In perturbation theory, if
\begin{align}{\hat {H}} &= {\hat {H}^{(0)}} + λ{\hat {H}^{(1)}} \tag{1}\\ {ψ} &= {ψ^{(0)}} + λ{ψ^{(1)}} +λ^2{ψ^{(2)}} + ... \tag{2}\\ {E} &= {E^{(0)}} + λ{E^{(1)}} +λ^2{E^{(2)}} + ... \tag{3}\\ \end{align}
then, by applying these three equations on ground state $ψ_0$ and using the general time-independent ${\hat {H}{ψ} = Eψ}$ , it can be shown that:[1]

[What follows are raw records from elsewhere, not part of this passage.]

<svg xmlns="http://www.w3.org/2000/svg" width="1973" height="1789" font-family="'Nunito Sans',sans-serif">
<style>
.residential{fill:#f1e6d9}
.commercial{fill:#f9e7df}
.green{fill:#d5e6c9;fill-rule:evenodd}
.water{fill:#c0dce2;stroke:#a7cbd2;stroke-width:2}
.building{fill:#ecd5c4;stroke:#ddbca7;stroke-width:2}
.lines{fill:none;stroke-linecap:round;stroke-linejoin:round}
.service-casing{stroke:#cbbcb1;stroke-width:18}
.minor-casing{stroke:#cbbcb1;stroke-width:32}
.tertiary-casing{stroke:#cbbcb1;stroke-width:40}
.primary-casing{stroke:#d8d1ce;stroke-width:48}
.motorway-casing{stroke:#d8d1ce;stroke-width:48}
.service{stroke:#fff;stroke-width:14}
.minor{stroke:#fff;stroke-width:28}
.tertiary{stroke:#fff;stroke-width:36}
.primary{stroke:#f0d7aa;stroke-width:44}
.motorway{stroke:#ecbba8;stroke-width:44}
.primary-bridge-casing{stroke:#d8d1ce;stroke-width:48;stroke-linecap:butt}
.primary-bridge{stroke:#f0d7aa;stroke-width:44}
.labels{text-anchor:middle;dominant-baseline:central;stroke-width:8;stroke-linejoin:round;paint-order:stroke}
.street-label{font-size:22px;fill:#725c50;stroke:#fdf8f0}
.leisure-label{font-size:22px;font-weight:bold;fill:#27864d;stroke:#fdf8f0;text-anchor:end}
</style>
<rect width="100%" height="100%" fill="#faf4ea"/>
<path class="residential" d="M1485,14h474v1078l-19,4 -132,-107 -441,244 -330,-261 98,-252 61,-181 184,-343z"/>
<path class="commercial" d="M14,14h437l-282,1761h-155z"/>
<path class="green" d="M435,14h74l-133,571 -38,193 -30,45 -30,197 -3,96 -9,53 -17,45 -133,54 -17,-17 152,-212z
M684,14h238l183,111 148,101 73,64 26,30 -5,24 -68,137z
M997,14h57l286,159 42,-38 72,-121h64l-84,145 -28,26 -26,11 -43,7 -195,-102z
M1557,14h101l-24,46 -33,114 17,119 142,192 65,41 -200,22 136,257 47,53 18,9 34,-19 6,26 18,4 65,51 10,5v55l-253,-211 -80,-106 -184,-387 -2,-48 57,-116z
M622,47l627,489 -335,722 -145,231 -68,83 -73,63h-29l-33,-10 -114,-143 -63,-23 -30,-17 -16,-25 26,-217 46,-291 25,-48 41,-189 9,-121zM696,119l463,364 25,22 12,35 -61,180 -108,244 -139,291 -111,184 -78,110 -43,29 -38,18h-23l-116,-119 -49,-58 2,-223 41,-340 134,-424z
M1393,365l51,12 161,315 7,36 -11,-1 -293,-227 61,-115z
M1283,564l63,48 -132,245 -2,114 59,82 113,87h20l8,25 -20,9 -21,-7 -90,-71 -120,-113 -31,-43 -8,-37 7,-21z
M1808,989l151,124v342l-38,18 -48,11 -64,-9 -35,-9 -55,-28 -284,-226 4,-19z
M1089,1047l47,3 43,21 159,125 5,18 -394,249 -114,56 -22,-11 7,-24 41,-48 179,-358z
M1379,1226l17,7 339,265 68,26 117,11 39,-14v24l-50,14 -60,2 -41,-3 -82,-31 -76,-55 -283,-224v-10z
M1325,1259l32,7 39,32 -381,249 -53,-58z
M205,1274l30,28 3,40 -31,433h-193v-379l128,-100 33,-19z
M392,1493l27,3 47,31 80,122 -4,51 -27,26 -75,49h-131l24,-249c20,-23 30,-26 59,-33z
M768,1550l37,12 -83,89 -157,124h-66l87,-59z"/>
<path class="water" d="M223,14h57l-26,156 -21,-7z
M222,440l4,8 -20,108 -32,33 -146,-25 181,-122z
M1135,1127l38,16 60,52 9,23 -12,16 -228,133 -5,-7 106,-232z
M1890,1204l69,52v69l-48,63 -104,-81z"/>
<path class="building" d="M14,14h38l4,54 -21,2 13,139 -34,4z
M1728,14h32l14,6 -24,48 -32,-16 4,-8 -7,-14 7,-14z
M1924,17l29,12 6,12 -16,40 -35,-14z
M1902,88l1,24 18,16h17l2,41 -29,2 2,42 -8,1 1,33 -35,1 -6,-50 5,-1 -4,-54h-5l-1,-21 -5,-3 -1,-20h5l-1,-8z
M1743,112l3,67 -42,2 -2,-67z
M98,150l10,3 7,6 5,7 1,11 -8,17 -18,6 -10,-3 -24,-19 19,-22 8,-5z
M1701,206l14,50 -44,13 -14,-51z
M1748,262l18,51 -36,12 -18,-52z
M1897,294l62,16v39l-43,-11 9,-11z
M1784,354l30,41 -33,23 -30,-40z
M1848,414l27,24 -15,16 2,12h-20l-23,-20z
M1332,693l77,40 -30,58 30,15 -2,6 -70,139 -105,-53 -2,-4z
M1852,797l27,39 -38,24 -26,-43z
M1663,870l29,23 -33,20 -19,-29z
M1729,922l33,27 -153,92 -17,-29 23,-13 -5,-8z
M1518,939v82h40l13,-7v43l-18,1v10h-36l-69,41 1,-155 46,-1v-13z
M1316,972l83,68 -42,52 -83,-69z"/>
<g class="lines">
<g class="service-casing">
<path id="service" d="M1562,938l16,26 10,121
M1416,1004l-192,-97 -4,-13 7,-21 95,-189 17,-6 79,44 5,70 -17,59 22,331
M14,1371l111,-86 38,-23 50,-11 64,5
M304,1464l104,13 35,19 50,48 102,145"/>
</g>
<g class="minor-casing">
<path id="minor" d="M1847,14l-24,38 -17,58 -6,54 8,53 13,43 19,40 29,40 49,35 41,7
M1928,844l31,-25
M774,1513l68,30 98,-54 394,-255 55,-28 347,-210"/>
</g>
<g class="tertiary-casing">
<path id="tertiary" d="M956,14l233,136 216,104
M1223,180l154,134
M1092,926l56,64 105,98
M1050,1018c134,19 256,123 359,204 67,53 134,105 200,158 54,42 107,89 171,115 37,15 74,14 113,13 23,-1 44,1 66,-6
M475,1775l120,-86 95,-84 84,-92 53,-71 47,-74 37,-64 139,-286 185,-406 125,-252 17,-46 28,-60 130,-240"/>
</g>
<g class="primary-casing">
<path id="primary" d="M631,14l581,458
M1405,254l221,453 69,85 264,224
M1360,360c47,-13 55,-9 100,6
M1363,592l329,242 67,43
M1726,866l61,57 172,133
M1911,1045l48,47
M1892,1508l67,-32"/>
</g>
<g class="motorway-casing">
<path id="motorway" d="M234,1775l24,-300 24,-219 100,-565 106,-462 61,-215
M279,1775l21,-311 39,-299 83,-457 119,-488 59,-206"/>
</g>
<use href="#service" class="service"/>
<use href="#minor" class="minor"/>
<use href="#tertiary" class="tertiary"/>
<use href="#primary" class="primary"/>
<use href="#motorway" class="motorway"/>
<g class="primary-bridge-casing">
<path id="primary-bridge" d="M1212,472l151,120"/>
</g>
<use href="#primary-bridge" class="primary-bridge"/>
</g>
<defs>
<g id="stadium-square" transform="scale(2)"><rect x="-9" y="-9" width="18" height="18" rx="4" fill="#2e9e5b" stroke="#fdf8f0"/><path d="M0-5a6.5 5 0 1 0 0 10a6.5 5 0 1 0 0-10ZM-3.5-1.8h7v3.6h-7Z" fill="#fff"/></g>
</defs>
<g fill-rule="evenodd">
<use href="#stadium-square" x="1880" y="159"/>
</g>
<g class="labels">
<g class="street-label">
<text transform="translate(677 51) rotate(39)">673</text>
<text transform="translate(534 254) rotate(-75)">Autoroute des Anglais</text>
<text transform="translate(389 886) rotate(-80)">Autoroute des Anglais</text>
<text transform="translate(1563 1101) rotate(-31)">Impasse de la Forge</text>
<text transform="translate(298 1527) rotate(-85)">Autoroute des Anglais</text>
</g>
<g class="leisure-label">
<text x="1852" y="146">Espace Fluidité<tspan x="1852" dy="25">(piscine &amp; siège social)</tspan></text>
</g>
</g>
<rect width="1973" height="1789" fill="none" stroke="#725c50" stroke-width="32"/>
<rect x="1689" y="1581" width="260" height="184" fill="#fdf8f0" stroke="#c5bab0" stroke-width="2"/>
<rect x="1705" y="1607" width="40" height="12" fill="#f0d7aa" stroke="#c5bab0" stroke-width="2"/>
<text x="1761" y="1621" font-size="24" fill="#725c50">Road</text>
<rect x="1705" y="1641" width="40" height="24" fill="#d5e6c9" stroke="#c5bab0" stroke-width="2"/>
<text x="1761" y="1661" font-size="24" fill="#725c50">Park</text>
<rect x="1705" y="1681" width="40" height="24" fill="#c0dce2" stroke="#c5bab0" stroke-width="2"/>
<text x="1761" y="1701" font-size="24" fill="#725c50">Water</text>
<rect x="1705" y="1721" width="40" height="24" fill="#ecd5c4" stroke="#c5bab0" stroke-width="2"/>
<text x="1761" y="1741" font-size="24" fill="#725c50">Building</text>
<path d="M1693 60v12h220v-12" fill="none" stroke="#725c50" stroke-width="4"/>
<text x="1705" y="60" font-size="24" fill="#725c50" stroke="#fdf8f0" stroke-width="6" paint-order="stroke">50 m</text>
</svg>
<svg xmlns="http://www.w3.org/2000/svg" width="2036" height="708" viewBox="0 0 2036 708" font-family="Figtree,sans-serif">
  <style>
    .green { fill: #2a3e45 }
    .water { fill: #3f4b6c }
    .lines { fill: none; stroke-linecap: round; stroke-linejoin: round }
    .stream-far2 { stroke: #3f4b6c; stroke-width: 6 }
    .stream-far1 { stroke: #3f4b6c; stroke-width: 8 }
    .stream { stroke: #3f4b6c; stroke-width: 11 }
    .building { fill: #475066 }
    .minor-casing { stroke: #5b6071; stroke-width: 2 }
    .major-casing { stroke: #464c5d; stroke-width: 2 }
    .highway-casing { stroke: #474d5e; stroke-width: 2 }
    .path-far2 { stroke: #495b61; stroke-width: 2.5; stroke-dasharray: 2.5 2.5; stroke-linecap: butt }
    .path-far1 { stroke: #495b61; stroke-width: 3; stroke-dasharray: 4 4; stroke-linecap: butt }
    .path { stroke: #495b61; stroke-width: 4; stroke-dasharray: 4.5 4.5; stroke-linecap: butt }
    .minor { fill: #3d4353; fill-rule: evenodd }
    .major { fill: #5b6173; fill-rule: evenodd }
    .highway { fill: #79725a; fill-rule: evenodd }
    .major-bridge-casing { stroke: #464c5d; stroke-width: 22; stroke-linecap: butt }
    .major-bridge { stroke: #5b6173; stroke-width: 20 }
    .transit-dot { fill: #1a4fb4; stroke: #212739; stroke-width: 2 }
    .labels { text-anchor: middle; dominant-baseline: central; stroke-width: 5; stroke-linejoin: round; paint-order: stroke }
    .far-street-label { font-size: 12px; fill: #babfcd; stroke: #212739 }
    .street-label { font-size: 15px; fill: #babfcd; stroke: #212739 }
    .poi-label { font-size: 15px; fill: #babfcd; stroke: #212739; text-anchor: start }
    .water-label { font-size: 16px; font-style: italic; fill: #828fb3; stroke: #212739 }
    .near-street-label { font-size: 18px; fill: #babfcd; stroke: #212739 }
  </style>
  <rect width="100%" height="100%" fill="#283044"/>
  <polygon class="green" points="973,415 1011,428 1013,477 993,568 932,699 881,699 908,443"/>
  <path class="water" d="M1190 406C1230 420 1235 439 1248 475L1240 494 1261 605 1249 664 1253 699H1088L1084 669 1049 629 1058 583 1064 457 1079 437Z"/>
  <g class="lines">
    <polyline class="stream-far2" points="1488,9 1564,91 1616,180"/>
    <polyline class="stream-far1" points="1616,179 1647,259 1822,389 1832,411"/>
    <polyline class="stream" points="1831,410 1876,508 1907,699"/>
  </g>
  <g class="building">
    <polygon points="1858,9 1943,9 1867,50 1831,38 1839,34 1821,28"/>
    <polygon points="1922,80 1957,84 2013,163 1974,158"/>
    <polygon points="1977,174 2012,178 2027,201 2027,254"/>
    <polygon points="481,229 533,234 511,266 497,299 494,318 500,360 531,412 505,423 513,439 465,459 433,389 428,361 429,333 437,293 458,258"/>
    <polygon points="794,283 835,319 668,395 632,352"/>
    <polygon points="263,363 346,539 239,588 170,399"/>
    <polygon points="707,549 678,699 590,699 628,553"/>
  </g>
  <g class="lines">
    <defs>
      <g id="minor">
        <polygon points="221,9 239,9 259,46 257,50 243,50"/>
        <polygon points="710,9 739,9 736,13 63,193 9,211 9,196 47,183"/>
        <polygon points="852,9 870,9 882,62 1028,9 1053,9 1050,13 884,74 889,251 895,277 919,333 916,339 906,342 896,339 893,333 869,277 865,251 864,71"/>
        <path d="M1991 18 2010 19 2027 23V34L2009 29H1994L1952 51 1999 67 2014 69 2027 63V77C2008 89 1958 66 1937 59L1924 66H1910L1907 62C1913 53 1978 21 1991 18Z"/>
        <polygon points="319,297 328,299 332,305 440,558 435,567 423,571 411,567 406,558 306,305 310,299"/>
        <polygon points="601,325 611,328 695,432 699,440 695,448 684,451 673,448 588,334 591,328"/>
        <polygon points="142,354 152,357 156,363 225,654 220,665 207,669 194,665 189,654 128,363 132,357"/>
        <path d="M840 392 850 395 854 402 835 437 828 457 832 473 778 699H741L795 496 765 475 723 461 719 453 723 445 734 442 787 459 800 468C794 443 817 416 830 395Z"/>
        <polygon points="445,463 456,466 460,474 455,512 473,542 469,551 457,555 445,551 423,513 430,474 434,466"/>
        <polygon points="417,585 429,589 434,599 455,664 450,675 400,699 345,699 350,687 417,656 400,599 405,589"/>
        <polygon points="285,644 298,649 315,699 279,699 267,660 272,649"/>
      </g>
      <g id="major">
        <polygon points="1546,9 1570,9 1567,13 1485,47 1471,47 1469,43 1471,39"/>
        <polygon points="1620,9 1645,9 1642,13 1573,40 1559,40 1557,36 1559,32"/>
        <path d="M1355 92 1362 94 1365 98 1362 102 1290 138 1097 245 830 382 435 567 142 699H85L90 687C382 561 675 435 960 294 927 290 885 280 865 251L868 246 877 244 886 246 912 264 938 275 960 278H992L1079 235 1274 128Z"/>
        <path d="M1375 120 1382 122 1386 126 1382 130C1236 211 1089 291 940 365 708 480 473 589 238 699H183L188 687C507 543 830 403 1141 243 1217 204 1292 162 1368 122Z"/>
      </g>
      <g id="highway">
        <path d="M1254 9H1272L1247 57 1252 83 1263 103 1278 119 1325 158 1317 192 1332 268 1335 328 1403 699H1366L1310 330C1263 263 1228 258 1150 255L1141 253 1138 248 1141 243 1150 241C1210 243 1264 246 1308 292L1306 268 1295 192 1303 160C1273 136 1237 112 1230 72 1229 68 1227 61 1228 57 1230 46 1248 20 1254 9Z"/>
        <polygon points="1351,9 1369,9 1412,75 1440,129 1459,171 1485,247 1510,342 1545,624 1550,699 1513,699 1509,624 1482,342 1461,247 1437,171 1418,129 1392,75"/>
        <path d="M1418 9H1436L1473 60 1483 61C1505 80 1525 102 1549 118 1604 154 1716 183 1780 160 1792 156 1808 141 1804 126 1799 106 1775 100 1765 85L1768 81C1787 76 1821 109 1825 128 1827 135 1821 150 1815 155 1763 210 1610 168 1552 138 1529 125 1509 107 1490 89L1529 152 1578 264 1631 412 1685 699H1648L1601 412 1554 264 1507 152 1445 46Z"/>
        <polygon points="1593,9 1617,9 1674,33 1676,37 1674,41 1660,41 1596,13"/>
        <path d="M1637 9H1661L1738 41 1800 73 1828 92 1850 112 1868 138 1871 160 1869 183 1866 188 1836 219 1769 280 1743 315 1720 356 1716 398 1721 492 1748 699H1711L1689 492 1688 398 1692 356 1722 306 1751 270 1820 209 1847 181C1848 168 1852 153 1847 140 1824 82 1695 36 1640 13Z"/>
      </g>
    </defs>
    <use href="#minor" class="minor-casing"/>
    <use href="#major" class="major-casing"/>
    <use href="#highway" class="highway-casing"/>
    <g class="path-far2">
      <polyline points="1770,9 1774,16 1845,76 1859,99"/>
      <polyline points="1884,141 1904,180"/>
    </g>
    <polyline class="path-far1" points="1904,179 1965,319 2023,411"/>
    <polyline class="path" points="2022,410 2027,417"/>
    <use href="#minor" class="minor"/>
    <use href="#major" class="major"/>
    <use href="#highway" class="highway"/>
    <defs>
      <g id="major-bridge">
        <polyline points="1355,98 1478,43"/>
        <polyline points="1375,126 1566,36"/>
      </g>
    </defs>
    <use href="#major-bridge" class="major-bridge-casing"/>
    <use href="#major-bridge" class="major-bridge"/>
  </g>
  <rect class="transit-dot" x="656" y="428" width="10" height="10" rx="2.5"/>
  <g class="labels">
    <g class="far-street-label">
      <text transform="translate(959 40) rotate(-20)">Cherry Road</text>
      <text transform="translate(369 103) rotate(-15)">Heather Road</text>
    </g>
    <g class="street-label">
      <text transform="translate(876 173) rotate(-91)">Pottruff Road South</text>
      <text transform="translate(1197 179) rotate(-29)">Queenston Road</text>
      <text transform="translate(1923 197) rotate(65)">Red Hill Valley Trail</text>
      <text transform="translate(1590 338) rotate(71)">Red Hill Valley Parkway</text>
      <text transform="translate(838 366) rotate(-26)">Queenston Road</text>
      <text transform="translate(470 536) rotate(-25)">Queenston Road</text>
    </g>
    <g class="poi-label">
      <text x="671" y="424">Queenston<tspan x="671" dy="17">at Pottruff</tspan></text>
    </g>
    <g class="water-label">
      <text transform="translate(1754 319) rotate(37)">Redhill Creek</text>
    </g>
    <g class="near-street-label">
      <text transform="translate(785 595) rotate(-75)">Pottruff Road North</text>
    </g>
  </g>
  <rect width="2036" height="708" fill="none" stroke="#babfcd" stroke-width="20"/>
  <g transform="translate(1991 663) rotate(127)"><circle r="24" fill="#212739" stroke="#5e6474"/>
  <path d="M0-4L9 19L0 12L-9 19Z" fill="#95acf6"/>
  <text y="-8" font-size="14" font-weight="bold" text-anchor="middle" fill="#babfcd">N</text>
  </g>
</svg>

$$E_0^{(2)} = \sum_{n \neq 0}\frac{|H_{n0}|^2}{E_{0}^{{(0)}}-E_n^{(0)}} \tag{4}$$
The proof can be found in quoted reference; it is too long and not shown here. There is one step reads:
\begin{align}\int{ψ^{(0)*}_0}&\hat {H}^{(0)}{ψ^{(2)}_0} dτ + \int{ψ^{(0)*}_0}\hat {H}^{(1)}{ψ^{(1)}_0} dτ = \\ &E^{(2)}_0\int{ψ^{(0)*}_0}{ψ^{(0)}_0} dτ + E^{(1)}_0\int{ψ^{(0)*}_0}{ψ^{(1)}_0} dτ + E^{(0)}_0\int{ψ^{(0)*}_0}{ψ^{(2)}_0} dτ\tag{5}\end{align} the first and last terms cancel.
I don't see why the first term (on LHS) is equal to the last term (on RHS). Based on the first three equations above, we can only conclude
$$\hat {H}^{(0)}{ψ^{(0)}_0} = {E}^{(0)}_0{ψ^{(0)}_0} \tag{6}$$
Why is $\hat {H}^{(0)}{ψ^{(2)}_0} = {E}^{(0)}_0{ψ^{(2)}_0} $? Also, why is ${ψ^{(2)}_0}$ also an eigenfunction of $\hat {H}^{(0)}$, with same eigenvalue as that of ${ψ^{(0)}_0}$? I believe it has something to do with linearity of quantum mechanics, but not able to prove it.
Reference
[1]: Peter Atkins, Julio de Paula. Physical Chemistry (8th Edition). OUP. 2006. Page 314-315.